▸ **Exercise prompt**
Excluding pictures, give the entries again exactly as they appear.
BEGIN Source data
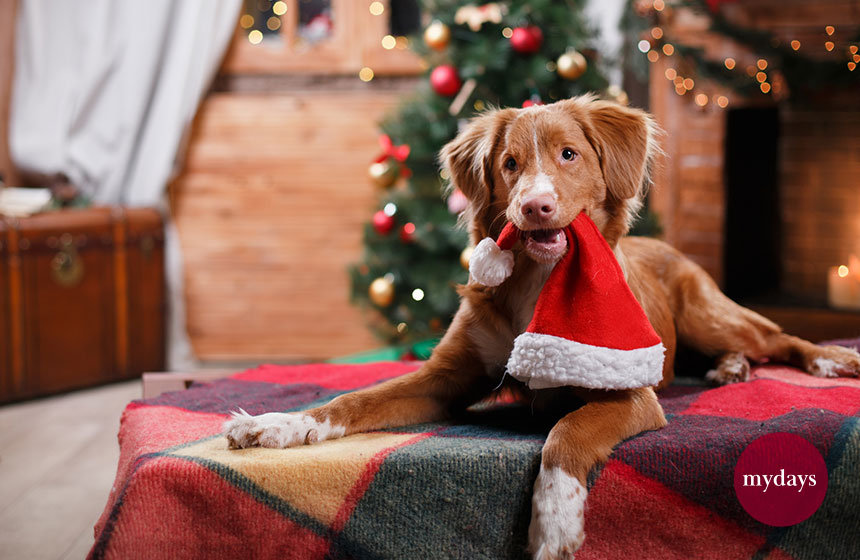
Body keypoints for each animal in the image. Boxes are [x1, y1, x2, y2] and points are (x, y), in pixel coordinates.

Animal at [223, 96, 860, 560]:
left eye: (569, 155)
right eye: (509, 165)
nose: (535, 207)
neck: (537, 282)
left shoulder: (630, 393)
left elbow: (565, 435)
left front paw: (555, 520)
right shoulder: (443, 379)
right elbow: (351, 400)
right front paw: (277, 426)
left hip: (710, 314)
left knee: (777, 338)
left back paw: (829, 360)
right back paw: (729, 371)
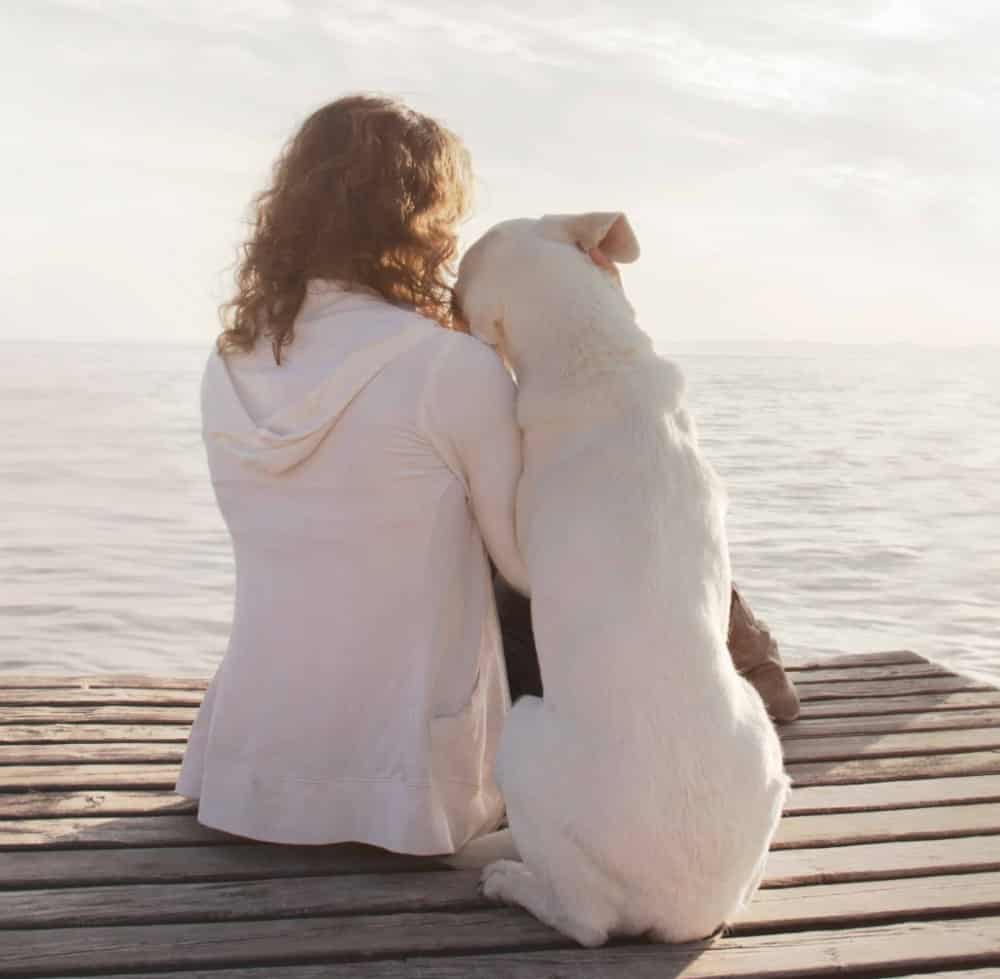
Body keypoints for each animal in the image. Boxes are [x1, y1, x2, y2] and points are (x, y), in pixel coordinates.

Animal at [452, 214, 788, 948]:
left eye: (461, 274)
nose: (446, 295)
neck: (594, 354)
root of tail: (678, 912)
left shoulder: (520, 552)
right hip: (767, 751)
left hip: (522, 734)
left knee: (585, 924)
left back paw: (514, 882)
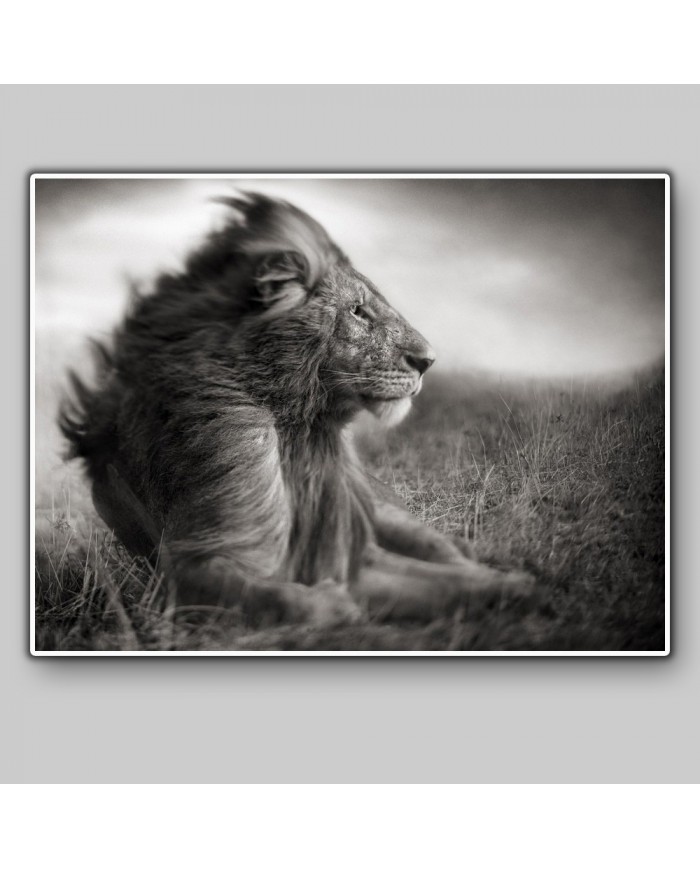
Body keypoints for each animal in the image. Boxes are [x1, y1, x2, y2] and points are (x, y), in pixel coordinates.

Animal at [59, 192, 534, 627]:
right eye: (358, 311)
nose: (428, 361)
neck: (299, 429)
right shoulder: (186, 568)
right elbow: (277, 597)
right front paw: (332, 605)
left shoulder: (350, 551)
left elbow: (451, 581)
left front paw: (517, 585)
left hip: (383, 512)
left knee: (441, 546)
END Source data
▸ **Answer area**
Body keypoints for each animal in the image. Boxes are [x1, y1, x2, y2] and points are (x, y), in pixel coordinates.

Animal at [223, 96, 860, 560]:
left eye: (569, 155)
right eye: (509, 165)
nose: (535, 207)
neck: (537, 282)
left shoulder: (630, 393)
left elbow: (565, 435)
left front paw: (555, 520)
right shoulder: (443, 379)
right elbow: (351, 400)
right front paw: (277, 426)
left hip: (710, 314)
left knee: (777, 338)
left back paw: (829, 360)
right back paw: (729, 371)
Body keypoints for each animal in the image. Boxes are [x1, y1, x2, y2] and points are (x, y), in pixel coordinates.

Animal at [452, 214, 788, 948]:
left eye: (461, 274)
nose: (446, 295)
neck: (594, 354)
root of tail: (678, 912)
left shoulder: (520, 552)
right hip: (767, 751)
left hip: (522, 734)
left knee: (585, 924)
left back paw: (514, 882)
Body keypoints for each animal in the image. Boxes are [x1, y1, x2, y2] and points are (x, y), in pixel coordinates.

Animal at [59, 192, 534, 627]:
right eye: (358, 311)
nose: (428, 361)
neck: (299, 429)
right shoulder: (186, 568)
right elbow: (277, 597)
right front paw: (332, 605)
left shoulder: (350, 551)
left elbow: (451, 581)
left front paw: (517, 585)
left hip: (383, 512)
left knee: (441, 546)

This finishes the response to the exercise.